Yes. If you go 2-8 or 3-7 in calibration with poor individual performance, you’ll calibrate lower than your previous season’s ending MMR. The soft reset works in both directions — it can move you up or down based on your calibration results. This is why preparation and peak performance during calibration are so important.

Q Does my unranked MMR affect calibration?
Your unranked (hidden) MMR is separate from your ranked MMR. Calibration uses your ranked MMR baseline from the previous season, not your unranked performance. However, if you’re a brand-new account with no ranked history, the initial calibration does use unranked MMR as a starting estimate.

Q Should I play ranked or unranked in the days before calibration?
Play ranked if you’re performing well — the last few games of the old season can warm you up and boost confidence going into calibration. Play unranked if you want to practice heroes or warm up without risking your ending MMR (which becomes the baseline for calibration). Either way, stay active — don’t take a long break before calibration.

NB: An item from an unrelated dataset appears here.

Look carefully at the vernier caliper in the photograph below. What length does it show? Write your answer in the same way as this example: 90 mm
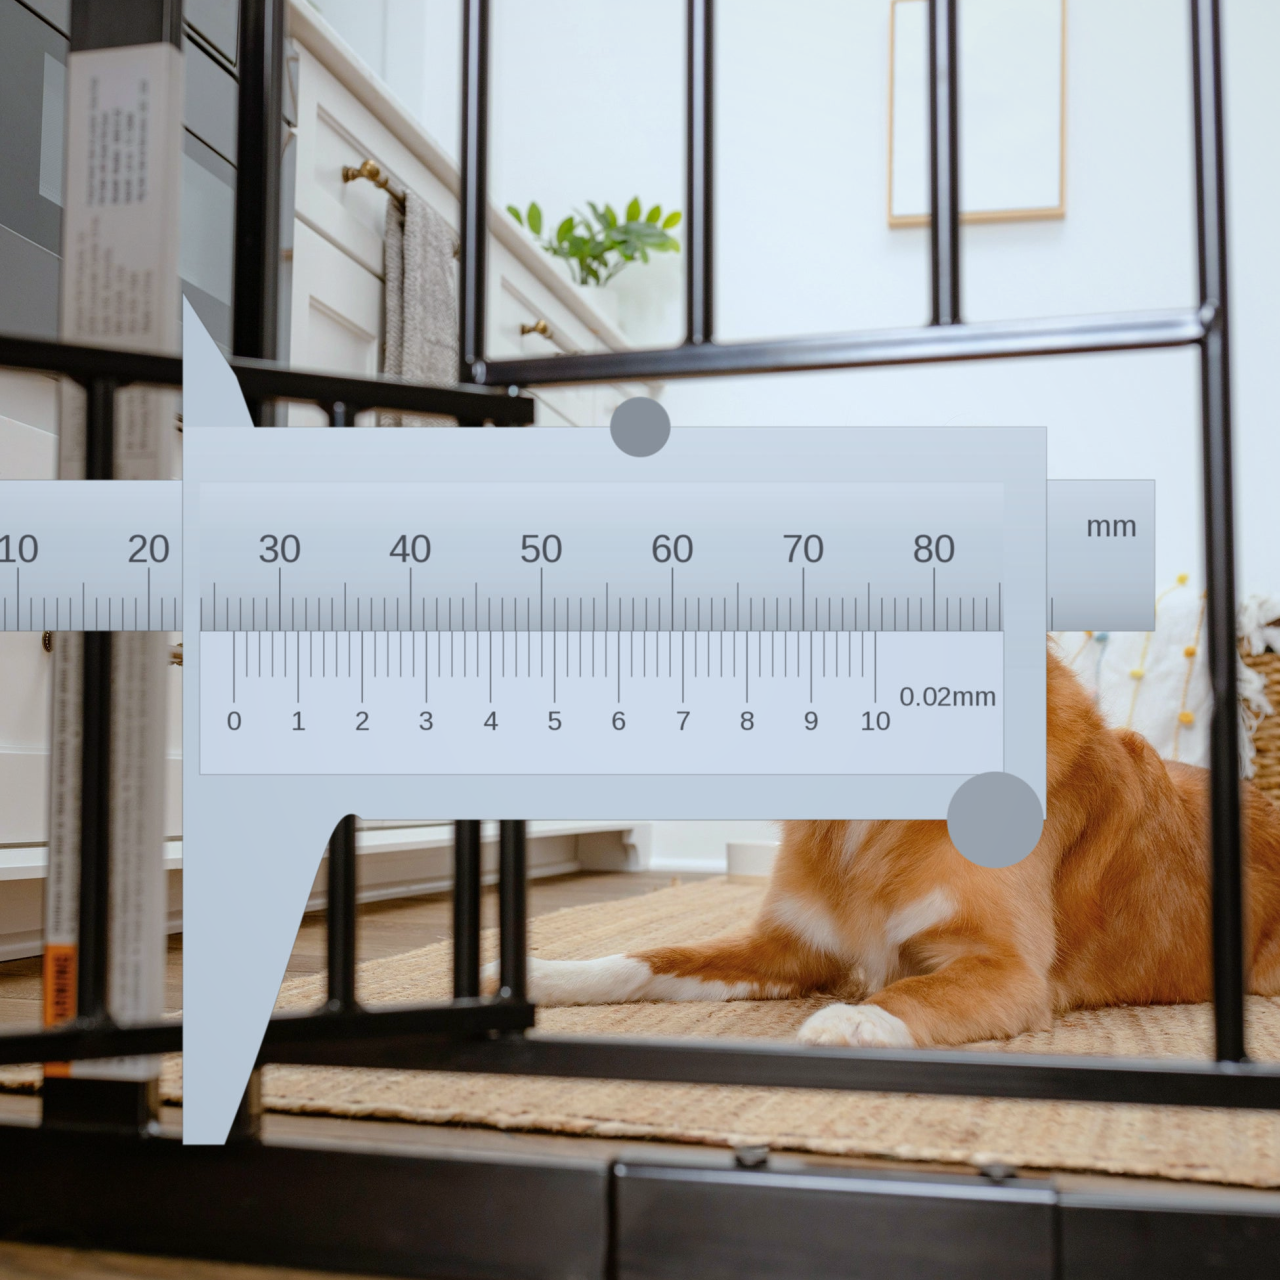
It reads 26.5 mm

Q What if I get a griefer or abandoner in a calibration game?
Unfortunately, this happens and there’s no special protection for calibration games. The game counts as normal — if you lose due to a griefer, it reduces your calibration MMR. This is one reason high Behavior Score is so important for calibration: high-BS matchmaking dramatically reduces the likelihood of griefers in your games. If griefers are a recurring problem, it may indicate a Behavior Score issue that needs addressing before calibration.

Q How long do I have to complete calibration?
There’s no time limit. You can complete your 10 calibration games over the course of days, weeks, or even months. However, until you complete calibration, you won’t have a visible rank medal, and the calibration uncertainty won’t resolve. Most players complete calibration within the first 2 weeks of the new season.

Q Does the hero I pick affect my calibration differently than the role I queue for?
The performance metrics system evaluates you based on your queued role, not your hero. So if you queue as position 5 but pick a core-style hero and play it as a carry, the system will compare your performance to other position 5 players — where your farming stats will look excellent but your support stats (wards, saves) will look terrible. Stick to role-appropriate heroes for accurate calibration.

Q Can I recalibrate if I’m unhappy with my result?
No. Calibration happens once per season. Once you’ve completed your 10 games and received your rank, your only option for changing your MMR is through normal ranked play (winning and losing games) or professional services like MMR boosting. This is why treating calibration seriously and performing your best in those 10 games is so important.